(Page layout parsing data)
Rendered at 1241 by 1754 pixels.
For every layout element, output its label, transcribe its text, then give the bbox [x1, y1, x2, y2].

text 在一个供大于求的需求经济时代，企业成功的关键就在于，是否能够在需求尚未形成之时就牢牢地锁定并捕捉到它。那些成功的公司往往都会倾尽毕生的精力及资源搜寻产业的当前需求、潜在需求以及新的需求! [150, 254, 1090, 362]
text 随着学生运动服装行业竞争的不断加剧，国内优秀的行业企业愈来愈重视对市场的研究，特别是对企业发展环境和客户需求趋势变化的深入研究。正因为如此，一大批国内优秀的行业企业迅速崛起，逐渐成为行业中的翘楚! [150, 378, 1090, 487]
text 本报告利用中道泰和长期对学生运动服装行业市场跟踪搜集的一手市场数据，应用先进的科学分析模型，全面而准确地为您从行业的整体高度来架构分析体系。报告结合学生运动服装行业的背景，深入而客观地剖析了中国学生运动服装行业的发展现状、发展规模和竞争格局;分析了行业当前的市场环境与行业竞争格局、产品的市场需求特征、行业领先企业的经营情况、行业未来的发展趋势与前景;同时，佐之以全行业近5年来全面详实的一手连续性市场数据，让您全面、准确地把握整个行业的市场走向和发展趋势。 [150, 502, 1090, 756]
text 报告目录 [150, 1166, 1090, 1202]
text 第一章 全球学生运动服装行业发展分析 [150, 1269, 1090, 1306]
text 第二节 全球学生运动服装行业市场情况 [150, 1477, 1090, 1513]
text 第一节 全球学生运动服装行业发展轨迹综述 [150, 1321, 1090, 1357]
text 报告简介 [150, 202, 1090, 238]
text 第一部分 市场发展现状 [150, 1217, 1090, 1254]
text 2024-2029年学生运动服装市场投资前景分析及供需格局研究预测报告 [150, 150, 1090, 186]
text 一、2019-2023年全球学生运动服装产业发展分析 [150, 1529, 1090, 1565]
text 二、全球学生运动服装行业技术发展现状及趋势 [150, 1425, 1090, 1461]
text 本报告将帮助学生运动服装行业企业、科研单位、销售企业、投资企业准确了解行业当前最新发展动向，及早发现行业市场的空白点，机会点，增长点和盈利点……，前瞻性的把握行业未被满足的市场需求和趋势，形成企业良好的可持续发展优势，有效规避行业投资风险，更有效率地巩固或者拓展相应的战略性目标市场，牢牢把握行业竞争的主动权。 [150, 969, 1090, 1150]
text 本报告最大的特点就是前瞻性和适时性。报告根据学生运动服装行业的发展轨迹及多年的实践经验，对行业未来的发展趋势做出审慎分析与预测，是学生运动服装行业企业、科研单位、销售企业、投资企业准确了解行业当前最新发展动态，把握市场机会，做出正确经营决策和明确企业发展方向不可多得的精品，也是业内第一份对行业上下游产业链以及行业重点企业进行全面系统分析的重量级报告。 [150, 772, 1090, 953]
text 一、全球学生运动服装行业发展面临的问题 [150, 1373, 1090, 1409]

> [Assigned task]
Every line of the data above should be retyped precisely.

> [Solution for this exercise]
Rendered at 1241 by 1754 pixels.
For every layout element, output its label, transcribe its text, then give the bbox [x1, y1, x2, y2].

text 在一个供大于求的需求经济时代，企业成功的关键就在于，是否能够在需求尚未形成之时就牢牢地锁定并捕捉到它。那些成功的公司往往都会倾尽毕生的精力及资源搜寻产业的当前需求、潜在需求以及新的需求! [150, 254, 1090, 362]
text 随着学生运动服装行业竞争的不断加剧，国内优秀的行业企业愈来愈重视对市场的研究，特别是对企业发展环境和客户需求趋势变化的深入研究。正因为如此，一大批国内优秀的行业企业迅速崛起，逐渐成为行业中的翘楚! [150, 378, 1090, 487]
text 本报告利用中道泰和长期对学生运动服装行业市场跟踪搜集的一手市场数据，应用先进的科学分析模型，全面而准确地为您从行业的整体高度来架构分析体系。报告结合学生运动服装行业的背景，深入而客观地剖析了中国学生运动服装行业的发展现状、发展规模和竞争格局;分析了行业当前的市场环境与行业竞争格局、产品的市场需求特征、行业领先企业的经营情况、行业未来的发展趋势与前景;同时，佐之以全行业近5年来全面详实的一手连续性市场数据，让您全面、准确地把握整个行业的市场走向和发展趋势。 [150, 502, 1090, 756]
text 报告目录 [150, 1166, 1090, 1202]
text 第一章 全球学生运动服装行业发展分析 [150, 1269, 1090, 1306]
text 第二节 全球学生运动服装行业市场情况 [150, 1477, 1090, 1513]
text 第一节 全球学生运动服装行业发展轨迹综述 [150, 1321, 1090, 1357]
text 报告简介 [150, 202, 1090, 238]
text 第一部分 市场发展现状 [150, 1217, 1090, 1254]
text 2024-2029年学生运动服装市场投资前景分析及供需格局研究预测报告 [150, 150, 1090, 186]
text 一、2019-2023年全球学生运动服装产业发展分析 [150, 1529, 1090, 1565]
text 二、全球学生运动服装行业技术发展现状及趋势 [150, 1425, 1090, 1461]
text 本报告将帮助学生运动服装行业企业、科研单位、销售企业、投资企业准确了解行业当前最新发展动向，及早发现行业市场的空白点，机会点，增长点和盈利点……，前瞻性的把握行业未被满足的市场需求和趋势，形成企业良好的可持续发展优势，有效规避行业投资风险，更有效率地巩固或者拓展相应的战略性目标市场，牢牢把握行业竞争的主动权。 [150, 969, 1090, 1150]
text 本报告最大的特点就是前瞻性和适时性。报告根据学生运动服装行业的发展轨迹及多年的实践经验，对行业未来的发展趋势做出审慎分析与预测，是学生运动服装行业企业、科研单位、销售企业、投资企业准确了解行业当前最新发展动态，把握市场机会，做出正确经营决策和明确企业发展方向不可多得的精品，也是业内第一份对行业上下游产业链以及行业重点企业进行全面系统分析的重量级报告。 [150, 772, 1090, 953]
text 一、全球学生运动服装行业发展面临的问题 [150, 1373, 1090, 1409]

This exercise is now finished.